I had a great view of the city from my hotel window. I was on the twentieth floor with huge picture windows that looked out onto the streets below. Rows and rows of houses and shops were laid out in regimented form before me. As the sun went down the streetlights began to twinkle in a long line as far as I could see until they disappeared over the hill.
I think I’m going to enjoy the hotel part of the job. Crew are always accommodated in tip top hotels. No more two star rubbish for me- and that was when Matt wanted to treat me as well! He whisked me away one weekend; I thought I had captured a spontaneous romantic. (Do they exist?) We ended up checking into a dingy bed and breakfast somewhere by the coast. Damp sheets and a ceiling that ‘rained’ every time the man in the room above didn’t pull his shower curtain across properly.
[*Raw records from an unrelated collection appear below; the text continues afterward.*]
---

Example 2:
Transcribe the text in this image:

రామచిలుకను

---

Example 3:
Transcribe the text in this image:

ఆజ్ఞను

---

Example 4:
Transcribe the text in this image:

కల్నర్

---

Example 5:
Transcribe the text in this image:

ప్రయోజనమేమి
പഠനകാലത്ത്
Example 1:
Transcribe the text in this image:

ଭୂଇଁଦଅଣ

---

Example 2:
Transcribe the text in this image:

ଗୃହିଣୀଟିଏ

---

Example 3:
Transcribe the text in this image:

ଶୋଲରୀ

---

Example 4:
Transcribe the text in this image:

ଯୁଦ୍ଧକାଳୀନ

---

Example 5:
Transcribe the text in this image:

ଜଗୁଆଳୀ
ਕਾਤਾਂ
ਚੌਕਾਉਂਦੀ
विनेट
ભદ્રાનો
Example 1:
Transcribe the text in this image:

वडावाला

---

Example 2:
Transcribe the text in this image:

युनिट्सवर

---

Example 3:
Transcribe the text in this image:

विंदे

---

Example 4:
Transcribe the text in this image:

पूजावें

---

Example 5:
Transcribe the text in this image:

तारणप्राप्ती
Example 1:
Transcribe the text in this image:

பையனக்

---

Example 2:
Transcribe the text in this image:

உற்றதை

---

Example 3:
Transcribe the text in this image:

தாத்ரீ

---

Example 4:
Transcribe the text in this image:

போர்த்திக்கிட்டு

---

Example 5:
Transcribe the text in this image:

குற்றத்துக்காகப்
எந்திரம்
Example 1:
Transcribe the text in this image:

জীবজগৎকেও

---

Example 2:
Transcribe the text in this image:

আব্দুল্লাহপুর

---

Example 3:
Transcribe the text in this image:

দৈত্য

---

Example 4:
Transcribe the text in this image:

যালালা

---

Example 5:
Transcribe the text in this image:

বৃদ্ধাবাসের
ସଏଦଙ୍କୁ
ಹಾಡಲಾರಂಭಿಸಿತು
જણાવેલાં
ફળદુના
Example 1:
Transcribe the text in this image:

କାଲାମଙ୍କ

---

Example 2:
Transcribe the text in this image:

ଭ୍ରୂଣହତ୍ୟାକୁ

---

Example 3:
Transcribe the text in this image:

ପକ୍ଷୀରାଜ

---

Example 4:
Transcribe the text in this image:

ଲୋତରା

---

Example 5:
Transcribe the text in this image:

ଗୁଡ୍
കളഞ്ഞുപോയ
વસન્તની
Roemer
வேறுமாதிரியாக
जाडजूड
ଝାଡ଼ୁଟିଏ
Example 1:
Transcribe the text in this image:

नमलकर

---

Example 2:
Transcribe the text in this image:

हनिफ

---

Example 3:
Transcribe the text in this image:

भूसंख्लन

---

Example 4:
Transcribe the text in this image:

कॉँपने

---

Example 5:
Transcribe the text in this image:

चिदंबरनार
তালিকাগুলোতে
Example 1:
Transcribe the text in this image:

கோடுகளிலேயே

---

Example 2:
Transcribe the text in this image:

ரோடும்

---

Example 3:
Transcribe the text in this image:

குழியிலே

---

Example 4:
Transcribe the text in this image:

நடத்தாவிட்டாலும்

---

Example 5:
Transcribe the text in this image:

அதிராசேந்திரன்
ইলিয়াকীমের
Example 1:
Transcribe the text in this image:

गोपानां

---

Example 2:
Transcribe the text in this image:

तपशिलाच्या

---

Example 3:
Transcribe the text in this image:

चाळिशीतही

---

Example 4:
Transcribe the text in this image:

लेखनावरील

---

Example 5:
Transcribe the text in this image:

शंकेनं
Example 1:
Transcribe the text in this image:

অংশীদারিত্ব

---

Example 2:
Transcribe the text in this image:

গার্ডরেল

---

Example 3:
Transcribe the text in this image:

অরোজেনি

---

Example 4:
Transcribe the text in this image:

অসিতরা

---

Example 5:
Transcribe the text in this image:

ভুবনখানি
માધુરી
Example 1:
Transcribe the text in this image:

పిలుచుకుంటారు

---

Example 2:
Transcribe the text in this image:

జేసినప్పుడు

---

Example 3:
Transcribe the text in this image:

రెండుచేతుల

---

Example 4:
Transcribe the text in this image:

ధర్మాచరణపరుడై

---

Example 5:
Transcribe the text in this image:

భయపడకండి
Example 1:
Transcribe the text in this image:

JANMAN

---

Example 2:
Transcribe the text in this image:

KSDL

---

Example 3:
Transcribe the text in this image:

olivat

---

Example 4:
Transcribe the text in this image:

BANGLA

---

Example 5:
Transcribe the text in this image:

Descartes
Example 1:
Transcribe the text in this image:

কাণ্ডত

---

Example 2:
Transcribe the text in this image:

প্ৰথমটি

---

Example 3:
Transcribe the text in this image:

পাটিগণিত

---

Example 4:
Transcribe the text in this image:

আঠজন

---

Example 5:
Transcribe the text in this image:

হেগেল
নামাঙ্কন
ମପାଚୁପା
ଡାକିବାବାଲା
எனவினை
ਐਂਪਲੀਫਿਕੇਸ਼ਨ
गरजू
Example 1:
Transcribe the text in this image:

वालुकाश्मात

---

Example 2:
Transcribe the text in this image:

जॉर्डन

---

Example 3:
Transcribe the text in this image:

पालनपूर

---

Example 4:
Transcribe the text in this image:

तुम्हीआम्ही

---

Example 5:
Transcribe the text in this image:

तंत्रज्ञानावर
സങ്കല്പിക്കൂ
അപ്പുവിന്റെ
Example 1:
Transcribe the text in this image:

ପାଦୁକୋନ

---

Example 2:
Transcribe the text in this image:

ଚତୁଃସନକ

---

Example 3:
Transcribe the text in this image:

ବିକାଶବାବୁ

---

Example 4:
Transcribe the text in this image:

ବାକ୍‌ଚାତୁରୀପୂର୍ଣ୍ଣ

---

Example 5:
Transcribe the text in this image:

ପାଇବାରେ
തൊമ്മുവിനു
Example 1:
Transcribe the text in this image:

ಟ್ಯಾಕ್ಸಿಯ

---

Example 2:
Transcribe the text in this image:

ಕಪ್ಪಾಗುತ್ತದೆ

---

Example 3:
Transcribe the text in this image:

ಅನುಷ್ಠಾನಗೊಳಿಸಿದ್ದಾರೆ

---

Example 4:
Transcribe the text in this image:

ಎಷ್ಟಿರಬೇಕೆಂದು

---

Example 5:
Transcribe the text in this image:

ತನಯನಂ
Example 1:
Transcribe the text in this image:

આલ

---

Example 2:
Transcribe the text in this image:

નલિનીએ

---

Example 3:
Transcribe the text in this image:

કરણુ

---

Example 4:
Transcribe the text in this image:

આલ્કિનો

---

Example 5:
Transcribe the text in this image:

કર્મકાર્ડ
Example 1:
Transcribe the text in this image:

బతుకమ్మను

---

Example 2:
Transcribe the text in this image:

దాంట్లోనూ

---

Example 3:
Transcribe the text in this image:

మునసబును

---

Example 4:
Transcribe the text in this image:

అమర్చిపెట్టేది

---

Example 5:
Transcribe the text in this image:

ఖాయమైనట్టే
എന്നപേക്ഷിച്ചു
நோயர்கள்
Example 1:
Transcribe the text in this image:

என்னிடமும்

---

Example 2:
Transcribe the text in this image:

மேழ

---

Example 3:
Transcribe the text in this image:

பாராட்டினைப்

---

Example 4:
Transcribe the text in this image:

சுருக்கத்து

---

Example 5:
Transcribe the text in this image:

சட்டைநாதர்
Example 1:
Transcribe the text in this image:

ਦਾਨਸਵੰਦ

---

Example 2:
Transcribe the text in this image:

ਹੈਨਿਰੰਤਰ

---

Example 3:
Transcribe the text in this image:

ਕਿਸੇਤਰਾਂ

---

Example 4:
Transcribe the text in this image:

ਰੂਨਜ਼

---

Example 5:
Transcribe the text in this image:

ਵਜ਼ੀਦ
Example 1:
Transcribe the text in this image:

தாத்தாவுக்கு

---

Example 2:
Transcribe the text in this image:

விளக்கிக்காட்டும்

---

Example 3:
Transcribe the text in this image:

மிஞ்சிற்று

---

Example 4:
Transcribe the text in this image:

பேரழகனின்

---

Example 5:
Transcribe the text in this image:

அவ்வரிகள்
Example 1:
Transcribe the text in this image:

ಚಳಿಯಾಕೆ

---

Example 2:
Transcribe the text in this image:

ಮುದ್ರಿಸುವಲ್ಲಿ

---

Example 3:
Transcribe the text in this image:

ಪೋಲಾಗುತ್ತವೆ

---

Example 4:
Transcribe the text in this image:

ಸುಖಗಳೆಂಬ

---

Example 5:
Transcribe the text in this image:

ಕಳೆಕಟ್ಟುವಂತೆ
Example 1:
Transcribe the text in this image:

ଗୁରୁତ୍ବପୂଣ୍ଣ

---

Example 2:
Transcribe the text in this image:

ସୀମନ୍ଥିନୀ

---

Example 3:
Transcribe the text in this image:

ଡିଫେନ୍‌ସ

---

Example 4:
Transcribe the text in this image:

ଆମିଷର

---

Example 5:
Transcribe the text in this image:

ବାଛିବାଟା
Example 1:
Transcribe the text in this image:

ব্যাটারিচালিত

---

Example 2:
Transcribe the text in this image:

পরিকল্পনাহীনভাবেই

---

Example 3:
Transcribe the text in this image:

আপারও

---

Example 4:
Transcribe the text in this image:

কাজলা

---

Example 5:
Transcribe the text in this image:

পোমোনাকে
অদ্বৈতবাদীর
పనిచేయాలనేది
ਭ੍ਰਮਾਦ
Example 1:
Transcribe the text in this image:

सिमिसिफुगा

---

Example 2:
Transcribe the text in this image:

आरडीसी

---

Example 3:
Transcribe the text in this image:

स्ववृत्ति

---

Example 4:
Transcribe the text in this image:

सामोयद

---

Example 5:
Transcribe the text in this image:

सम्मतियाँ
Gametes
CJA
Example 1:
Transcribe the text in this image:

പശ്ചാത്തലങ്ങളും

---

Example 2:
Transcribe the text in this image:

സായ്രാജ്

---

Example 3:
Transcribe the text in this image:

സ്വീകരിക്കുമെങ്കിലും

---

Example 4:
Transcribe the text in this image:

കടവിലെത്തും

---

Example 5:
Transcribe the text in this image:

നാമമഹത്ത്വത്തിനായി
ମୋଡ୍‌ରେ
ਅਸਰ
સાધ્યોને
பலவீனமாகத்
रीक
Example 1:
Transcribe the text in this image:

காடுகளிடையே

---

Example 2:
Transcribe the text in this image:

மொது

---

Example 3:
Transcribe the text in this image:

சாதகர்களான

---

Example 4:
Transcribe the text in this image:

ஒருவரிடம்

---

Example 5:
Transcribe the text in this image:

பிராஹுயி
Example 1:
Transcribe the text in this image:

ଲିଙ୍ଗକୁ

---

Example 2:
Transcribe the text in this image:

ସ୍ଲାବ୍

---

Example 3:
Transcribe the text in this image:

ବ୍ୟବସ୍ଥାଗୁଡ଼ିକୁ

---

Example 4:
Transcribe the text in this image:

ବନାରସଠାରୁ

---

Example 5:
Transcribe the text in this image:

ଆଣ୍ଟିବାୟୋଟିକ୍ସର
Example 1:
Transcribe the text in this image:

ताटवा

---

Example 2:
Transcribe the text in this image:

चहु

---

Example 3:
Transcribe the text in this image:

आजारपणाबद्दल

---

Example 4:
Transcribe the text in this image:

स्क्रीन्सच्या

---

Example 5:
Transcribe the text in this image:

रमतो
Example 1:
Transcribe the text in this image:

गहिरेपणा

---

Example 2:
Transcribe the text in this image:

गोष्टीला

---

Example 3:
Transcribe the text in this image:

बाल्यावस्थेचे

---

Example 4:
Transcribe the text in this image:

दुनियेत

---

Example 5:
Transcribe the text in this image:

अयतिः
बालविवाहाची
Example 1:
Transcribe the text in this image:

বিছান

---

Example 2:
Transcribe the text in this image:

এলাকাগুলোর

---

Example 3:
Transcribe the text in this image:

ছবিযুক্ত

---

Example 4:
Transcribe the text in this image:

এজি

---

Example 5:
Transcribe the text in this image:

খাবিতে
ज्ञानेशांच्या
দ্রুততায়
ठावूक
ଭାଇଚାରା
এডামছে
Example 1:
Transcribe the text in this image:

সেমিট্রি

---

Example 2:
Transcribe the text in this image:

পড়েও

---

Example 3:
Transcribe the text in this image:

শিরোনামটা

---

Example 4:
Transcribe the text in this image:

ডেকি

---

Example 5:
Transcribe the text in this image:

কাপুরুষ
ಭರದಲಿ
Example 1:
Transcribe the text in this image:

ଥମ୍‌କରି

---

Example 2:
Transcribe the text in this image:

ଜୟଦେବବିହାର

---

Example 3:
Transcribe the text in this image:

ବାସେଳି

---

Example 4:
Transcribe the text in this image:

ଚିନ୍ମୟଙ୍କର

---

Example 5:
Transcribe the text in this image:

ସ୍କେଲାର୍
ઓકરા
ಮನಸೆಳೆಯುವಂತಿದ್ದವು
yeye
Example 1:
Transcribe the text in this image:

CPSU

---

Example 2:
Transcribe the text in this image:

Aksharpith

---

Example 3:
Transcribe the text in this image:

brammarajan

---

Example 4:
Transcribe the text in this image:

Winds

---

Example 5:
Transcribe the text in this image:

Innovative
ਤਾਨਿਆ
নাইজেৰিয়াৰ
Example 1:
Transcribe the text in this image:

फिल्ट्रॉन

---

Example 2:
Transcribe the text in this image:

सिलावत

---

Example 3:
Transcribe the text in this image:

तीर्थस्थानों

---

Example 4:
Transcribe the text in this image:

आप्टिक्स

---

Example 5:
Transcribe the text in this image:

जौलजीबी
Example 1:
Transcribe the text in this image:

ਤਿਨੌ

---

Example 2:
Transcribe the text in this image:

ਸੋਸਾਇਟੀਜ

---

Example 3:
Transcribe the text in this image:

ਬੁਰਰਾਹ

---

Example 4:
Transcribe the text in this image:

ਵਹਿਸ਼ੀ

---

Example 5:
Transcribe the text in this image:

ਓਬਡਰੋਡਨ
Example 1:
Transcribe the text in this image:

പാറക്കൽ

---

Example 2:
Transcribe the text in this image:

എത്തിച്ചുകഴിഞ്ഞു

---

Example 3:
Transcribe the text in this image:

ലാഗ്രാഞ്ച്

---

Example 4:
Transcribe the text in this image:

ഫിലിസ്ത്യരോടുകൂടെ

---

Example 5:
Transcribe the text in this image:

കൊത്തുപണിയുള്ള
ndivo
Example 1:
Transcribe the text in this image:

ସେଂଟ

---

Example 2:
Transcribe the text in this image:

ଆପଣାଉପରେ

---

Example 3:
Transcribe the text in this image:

I tried to be considerate and say it didn’t matter, but it would have been better to go camping, at least I would have been wrapped in my own bed linen, even if it was still my old ‘Hello Kitty’ sleeping bag that you and I used to share on our sleep-overs. I must sound ungrateful but come on, when you’re trying to impress your girlfriend; surely you try a bit harder than that? Even if you have known her since she had her braces on.